The Steering Group is responsible for a number of tasks, including publicising the initiative, overseeing the checking and collating of uncertainties, and taking the final priorities to research funders.  There are no set rules about how many people need to be on a PSP Steering Group.  It is often around 12 but may be larger or smaller.  Too large and it becomes difficult to arrange and manage meetings and make decisions, too small and not all of the required people may be represented.  It is usual for a Steering Group to meet either by teleconference or face to face on a monthly basis in order to keep momentum around the PSP and to maintain their relationship as a team.

What does the Steering Group commit to? 

Members of the Steering Group will need to agree the resources (including time and expertise) that they will contribute to ensure that each stage of the process is completed. These stages include:

  • publicising and taking part in an initial awareness meeting if this happens
  • taking part in monthly Steering Group meetings/teleconferences 
  • publicising the PSP to potential partners
  • developing survey form, and other methods where necessary, to gather uncertainties
  • disseminating and publicising the survey as widely as possible
  • overseeing the analysis and interpretation of the survey data 
  • developing a strategy for searching existing research evidence to see whether suggested uncertainties have already been answered
  • managing and helping promote interim priority setting 
  • agreeing the list of priorities to be discussed at the final priority setting workshop
  • publicising and helping to recruit to the final priority setting workshop
  • supplying the PSP’s working spreadsheet of uncertainties and the prioritised list of all uncertainties from the final workshop to the JLA for publication on the JLA website, with information about the numbers and types of people who responded to surveys and came to the final workshop
  • publicising the final top 10 uncertainties to the research community
  • developing research questions from the agreed priorities and working with research funders where necessary to provide any extra information they need.
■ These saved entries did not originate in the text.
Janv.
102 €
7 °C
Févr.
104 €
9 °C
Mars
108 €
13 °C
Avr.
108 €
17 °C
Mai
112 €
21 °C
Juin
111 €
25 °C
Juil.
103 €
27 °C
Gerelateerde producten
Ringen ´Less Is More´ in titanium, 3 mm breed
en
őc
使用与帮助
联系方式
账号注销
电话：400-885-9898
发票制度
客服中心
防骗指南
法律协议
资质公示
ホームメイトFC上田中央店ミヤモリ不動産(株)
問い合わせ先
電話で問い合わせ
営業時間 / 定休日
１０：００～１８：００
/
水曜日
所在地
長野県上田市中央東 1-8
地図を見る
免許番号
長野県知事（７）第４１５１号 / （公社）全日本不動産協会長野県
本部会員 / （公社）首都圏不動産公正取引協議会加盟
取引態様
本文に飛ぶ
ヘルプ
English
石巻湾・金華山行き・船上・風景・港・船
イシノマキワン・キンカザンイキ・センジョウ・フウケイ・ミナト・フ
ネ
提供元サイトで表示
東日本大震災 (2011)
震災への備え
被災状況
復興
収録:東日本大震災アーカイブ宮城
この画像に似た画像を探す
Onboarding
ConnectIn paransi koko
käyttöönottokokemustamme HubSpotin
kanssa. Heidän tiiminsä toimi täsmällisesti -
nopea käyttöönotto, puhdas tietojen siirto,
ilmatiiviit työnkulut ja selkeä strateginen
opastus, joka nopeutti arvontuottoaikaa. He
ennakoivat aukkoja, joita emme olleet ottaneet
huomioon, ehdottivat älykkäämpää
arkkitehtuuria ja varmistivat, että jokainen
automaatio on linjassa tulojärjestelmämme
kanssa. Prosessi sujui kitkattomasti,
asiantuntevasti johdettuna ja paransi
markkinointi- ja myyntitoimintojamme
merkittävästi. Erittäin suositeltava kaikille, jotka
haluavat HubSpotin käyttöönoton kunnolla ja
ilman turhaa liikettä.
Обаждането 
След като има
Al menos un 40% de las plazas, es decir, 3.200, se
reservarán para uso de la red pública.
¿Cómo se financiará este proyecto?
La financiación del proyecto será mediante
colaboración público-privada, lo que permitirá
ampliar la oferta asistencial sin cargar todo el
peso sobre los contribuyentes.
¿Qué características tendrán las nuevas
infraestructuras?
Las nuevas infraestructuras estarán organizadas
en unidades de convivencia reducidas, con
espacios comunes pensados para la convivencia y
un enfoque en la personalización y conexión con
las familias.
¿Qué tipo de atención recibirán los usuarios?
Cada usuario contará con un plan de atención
Steering Group members should be prepared to approach and utilise their established contacts and networks to help promote the work of the PSP.  They will be individuals who are able to listen to, respect and incorporate different perspectives into the process.  They will be committed to the principle of shared priority setting as well as the values of fairness and transparency.  These values underpin the culture of the JLA priority setting process and are embedded in the JLA Adviser’s approach.  You can see more information about what is expected of a Steering Group in the Steering Group Terms of Reference document in the Templates and useful documents section.